Evangelicia

Alicia's Bible Blog

 

 

2 Thesselonians 1:5-12. Paul is encouraging the Christian Thessalonians as they endure great persecution. In this passage, he reminds them that when Christ returns, they shall have rest from their afflictions, and their persecutors will be punished. He says that when Christ returns, he will inflict "vengeance upon those who do not know God and on those who do not obey the gospel of our Lord Jesus." They shall be eternally excluded from the presence of God, while those who have followed Jesus will marvel at his glory. Paul tells the Thessalonians they are suffering now in order to be made worthy of the kingdom of God.

 

Paul paints a picture of the meting out of justice on the last day by Jesus the judge (it reminds me of the "angry Jesus," as my sister calls it, at the Basilica of the National Shrine in DC🙂).
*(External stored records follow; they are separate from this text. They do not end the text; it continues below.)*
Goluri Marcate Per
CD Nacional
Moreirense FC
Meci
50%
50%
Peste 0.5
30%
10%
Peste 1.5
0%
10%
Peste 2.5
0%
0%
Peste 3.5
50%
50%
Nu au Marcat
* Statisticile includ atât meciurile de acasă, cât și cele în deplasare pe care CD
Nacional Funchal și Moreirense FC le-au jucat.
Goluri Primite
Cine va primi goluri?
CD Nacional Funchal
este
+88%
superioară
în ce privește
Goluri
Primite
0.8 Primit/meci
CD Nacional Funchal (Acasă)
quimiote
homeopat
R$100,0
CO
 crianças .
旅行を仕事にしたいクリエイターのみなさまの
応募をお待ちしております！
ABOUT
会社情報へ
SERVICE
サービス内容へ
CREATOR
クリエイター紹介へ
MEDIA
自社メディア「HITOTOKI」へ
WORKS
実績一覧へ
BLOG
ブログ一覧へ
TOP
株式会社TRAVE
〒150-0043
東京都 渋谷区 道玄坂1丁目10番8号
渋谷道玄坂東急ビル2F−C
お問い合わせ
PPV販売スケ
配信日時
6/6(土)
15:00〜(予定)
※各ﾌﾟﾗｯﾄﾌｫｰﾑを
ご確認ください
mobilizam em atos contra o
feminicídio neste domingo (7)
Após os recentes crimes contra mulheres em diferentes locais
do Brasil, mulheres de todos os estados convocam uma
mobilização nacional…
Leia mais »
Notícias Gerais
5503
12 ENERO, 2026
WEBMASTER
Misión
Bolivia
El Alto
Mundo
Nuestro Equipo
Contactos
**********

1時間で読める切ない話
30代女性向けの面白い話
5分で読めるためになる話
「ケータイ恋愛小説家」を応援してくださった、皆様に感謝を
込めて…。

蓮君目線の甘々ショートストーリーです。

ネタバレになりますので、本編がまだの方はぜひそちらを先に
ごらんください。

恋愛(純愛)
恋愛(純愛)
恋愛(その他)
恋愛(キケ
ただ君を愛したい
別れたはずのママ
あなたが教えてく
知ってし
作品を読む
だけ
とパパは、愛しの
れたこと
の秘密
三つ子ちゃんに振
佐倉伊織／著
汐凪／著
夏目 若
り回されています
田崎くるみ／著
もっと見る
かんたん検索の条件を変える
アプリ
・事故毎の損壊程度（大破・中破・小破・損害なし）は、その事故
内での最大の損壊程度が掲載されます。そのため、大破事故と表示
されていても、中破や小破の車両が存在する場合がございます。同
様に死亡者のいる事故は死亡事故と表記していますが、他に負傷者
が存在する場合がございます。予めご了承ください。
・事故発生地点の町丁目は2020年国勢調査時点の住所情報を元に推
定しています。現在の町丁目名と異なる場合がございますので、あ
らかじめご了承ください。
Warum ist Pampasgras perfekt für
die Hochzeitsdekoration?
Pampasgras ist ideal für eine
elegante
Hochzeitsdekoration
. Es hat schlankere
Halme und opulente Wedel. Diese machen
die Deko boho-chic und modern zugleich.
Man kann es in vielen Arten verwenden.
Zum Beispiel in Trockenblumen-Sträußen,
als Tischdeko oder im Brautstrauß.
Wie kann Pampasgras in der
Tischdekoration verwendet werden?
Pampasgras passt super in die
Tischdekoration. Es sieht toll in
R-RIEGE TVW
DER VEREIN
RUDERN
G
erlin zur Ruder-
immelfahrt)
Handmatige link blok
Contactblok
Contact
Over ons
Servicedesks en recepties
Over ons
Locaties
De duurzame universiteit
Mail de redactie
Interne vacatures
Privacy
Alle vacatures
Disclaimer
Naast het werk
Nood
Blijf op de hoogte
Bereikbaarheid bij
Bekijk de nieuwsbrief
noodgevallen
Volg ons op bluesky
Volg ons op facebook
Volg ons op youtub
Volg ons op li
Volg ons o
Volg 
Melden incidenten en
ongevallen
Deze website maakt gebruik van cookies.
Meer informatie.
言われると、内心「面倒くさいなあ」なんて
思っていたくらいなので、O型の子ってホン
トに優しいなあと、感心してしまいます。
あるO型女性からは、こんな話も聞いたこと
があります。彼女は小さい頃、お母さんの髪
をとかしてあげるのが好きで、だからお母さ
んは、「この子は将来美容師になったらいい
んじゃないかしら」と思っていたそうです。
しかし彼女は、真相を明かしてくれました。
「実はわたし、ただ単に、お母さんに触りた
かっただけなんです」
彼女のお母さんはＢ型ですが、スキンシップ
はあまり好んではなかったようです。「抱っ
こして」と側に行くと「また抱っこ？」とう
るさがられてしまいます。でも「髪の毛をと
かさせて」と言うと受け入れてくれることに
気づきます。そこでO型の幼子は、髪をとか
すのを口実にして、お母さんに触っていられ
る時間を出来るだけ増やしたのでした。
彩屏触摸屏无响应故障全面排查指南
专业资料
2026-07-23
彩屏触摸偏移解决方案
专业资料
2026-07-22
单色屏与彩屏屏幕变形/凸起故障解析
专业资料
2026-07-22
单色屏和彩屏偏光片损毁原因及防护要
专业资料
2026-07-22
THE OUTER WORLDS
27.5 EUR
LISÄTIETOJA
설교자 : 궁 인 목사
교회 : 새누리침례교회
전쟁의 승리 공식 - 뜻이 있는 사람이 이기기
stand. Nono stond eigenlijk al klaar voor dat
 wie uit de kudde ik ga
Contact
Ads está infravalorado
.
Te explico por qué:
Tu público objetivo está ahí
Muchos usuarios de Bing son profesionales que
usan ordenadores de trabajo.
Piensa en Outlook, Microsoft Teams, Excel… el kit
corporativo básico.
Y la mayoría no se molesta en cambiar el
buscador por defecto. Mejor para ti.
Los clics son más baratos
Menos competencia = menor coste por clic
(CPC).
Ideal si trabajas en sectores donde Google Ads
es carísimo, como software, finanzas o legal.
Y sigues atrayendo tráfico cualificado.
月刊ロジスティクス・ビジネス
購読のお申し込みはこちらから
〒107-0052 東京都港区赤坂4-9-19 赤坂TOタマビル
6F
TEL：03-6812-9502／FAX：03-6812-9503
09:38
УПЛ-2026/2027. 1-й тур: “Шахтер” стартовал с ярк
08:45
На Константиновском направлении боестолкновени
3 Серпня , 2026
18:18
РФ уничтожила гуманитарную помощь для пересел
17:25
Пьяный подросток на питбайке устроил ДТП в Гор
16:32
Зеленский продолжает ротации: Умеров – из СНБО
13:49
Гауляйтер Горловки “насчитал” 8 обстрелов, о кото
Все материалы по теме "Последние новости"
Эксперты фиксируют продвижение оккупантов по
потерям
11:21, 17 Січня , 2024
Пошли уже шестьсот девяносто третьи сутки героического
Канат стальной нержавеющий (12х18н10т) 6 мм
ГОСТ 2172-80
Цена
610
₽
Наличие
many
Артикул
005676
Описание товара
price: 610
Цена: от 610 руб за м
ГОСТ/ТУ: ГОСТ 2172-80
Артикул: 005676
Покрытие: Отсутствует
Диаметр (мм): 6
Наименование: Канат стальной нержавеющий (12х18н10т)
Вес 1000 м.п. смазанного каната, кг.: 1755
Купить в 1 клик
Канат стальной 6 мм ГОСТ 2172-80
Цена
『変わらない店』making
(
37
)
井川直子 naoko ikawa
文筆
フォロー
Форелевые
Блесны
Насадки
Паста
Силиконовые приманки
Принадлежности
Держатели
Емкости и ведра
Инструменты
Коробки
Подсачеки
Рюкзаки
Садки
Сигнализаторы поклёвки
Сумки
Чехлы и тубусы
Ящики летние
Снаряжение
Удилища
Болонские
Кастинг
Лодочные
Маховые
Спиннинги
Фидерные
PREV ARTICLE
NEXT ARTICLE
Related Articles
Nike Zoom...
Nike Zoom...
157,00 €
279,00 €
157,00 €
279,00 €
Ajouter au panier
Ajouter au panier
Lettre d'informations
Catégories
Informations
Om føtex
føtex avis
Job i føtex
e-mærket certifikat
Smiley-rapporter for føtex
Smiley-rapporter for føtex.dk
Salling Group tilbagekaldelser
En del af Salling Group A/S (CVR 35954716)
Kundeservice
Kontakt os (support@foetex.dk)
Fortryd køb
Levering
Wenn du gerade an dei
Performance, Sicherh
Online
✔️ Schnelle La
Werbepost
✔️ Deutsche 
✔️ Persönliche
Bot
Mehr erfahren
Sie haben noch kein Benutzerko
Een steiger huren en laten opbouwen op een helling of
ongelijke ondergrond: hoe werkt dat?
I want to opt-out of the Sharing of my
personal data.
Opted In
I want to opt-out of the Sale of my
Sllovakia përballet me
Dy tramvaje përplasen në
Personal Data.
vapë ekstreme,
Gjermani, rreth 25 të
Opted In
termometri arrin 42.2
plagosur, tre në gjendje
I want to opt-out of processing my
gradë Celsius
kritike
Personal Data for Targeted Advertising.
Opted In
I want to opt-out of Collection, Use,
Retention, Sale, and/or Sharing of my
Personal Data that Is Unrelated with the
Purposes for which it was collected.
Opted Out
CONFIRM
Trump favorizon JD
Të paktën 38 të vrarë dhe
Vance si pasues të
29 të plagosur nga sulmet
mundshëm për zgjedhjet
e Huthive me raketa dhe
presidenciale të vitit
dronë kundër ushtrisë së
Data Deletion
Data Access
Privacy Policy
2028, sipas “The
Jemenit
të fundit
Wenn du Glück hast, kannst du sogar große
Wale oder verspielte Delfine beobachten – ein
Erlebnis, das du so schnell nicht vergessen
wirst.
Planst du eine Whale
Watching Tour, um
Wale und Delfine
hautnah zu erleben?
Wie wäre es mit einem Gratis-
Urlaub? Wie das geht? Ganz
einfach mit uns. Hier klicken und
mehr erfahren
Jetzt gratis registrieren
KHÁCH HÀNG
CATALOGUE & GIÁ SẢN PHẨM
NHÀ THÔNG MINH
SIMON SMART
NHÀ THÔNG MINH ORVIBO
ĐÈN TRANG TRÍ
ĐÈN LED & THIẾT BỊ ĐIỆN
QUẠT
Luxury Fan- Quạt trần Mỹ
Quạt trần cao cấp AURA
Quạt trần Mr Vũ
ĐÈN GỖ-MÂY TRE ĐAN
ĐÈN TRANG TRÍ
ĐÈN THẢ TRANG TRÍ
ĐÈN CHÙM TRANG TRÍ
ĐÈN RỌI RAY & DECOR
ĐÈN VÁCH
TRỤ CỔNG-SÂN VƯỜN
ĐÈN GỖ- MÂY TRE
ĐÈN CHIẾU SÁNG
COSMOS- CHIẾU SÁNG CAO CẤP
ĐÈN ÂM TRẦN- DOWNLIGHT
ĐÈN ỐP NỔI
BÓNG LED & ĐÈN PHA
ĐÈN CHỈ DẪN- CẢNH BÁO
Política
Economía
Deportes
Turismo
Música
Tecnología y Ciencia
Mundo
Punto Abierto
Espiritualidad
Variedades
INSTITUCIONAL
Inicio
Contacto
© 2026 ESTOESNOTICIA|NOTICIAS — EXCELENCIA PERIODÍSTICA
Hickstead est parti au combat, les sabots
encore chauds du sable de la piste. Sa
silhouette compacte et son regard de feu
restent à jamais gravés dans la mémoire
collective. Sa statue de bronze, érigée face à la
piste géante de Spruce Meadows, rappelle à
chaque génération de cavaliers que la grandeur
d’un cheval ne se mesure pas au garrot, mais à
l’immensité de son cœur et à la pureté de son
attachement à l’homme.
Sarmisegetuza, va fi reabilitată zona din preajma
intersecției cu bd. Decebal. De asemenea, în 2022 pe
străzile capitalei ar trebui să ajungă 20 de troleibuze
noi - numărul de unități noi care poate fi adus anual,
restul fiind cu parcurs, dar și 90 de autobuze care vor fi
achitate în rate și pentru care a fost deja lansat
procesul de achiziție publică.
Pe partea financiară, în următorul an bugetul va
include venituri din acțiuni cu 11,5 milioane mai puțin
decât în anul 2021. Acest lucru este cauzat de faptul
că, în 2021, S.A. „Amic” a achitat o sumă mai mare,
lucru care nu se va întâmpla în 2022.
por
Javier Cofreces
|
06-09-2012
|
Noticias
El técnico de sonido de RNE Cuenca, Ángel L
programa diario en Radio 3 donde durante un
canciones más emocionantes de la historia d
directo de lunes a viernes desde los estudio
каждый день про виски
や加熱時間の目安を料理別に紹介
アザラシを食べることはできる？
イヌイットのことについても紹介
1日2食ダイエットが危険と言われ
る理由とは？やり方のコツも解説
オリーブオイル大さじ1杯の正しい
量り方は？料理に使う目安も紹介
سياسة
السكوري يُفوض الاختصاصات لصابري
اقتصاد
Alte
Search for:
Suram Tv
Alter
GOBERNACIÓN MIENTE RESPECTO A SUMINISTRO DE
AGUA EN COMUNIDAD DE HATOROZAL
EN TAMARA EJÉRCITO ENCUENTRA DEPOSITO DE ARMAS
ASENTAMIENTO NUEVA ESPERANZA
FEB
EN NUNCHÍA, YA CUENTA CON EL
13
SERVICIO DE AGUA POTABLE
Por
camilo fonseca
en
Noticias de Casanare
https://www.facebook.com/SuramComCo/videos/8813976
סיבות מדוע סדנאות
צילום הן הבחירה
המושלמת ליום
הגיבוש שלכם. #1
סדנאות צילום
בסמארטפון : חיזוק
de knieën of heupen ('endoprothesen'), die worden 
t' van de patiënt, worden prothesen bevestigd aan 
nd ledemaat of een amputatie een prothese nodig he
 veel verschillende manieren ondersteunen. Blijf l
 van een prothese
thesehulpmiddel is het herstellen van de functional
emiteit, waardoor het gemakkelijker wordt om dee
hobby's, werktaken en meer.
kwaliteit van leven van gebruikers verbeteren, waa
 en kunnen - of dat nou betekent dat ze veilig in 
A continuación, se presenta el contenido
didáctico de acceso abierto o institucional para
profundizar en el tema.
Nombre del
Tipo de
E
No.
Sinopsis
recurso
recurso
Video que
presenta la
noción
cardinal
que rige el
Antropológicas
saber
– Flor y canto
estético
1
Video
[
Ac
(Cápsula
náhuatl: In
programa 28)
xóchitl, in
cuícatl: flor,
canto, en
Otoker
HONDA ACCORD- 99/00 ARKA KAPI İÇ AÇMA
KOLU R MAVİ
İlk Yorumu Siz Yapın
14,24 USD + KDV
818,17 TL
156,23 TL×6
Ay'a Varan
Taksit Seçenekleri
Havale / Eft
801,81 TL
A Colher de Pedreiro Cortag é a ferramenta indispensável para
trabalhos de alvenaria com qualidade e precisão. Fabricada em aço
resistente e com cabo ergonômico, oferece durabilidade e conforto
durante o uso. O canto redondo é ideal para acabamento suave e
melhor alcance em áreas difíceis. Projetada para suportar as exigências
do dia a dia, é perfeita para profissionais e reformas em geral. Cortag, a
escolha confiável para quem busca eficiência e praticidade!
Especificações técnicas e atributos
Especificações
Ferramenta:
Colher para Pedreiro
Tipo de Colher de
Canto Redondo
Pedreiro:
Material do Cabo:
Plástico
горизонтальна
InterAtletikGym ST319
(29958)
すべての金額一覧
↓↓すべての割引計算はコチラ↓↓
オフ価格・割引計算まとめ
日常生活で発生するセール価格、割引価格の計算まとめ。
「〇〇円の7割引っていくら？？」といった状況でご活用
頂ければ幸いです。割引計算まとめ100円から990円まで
He will come, Paul says, "with his mighty angels in flaming fire, inflicting vengeance upon those who do not know God" or obey him. This is the way the Bible describes the Second Coming - that it will be a time of great tribulation before Jesus comes to judge us all. Jesus himself described it this way (see, for example, Matthew 24: 3-44.) Jesus also described himself sorting the heaven-bound sheep from the hell-bound goats (Matthew 25:31-46). It all sounds so scary, and terrible, and so not like our God of mercy! But, Jesus wouldn't lie to us, so we are to expect this at some point.

 

We have to remember that the early Christians were very sure that Jesus would be coming back any day, they never expected 2,000 years to go by with no sign of the Second Coming. Despite their frequently asking, Jesus never told the disciples when his Second Coming would be. (God speaks to humanity, and us individually, in ways we can understand at the point in salvation history, or our lives, he is speaking to us.) He did tell his apostles that no one knows the day nor the time, so to always be ready. If he told them they had at least 2,000 years, I am thinking the sense of urgency needed to begin building the Church would've been a little lacking! So, the early disciples and the early Church expected Jesus' imminent return, as Paul alludes to here. This helped them get through their sufferings and persecutions, and grow the Church. History has taught us that Jesus did not mean that he would be returning right away. But everything Paul says can help all of humanity, every one of us, as we suffer through the trials and persecutions of life. This is the reason Christians are always to be joyful and hopeful, even in the midst of suffering - we know that our Savior has saved us from eternal death, and will come again to bring us to eternal life!

 

I have been lately thinking a lot about the final judgment. As I have said before, the lessons of the Bible can be applied to humanity as a whole, but also to us individually. We all have both good and evil in us. We are all fallen sinners. Jesus' message to Saint Faustina was about his unfathomable mercy for even the most hardened of sinners, and his mercy is something I have felt more than once in my life. I want everyone to feel it! I don't want anyone to suffer eternally! So, trusting in his mercy for all of us, I like to focus not on some sense of schadenfreude that people who have hurt me will one day be punished. I try, instead, to look at the last judgment as my individual final judgment. I imagine myself facing Jesus, with no lies (even those I tell myself), and no one else to hide behind. He sees me; he knows me; he asks me to let him separate my sheep from my goat. To let him cut out the evil that is in me, and kill it along with with his own death. He wants to take me with him to heaven, but I can't bring the evil that is in me, so will I let him take it from me?

 

I think of it a lot like C.S. Lewis described it in The Great Divorce, we all have something we're clinging to, some disordered part of our nature that is so much a part of ourselves, we may not even realize it, but we have to be willing to let it go, to let Jesus redeem it. Each one of us has these things, but the ones who will not let Jesus, the merciful judge, kill that part of us through his sacrifice are, in fact, slaves to our sin, and so we choose to be a goat, we choose hell. This is how I see my own personal final judgment, and I hope that I pass the test, that I let go of my inner goat.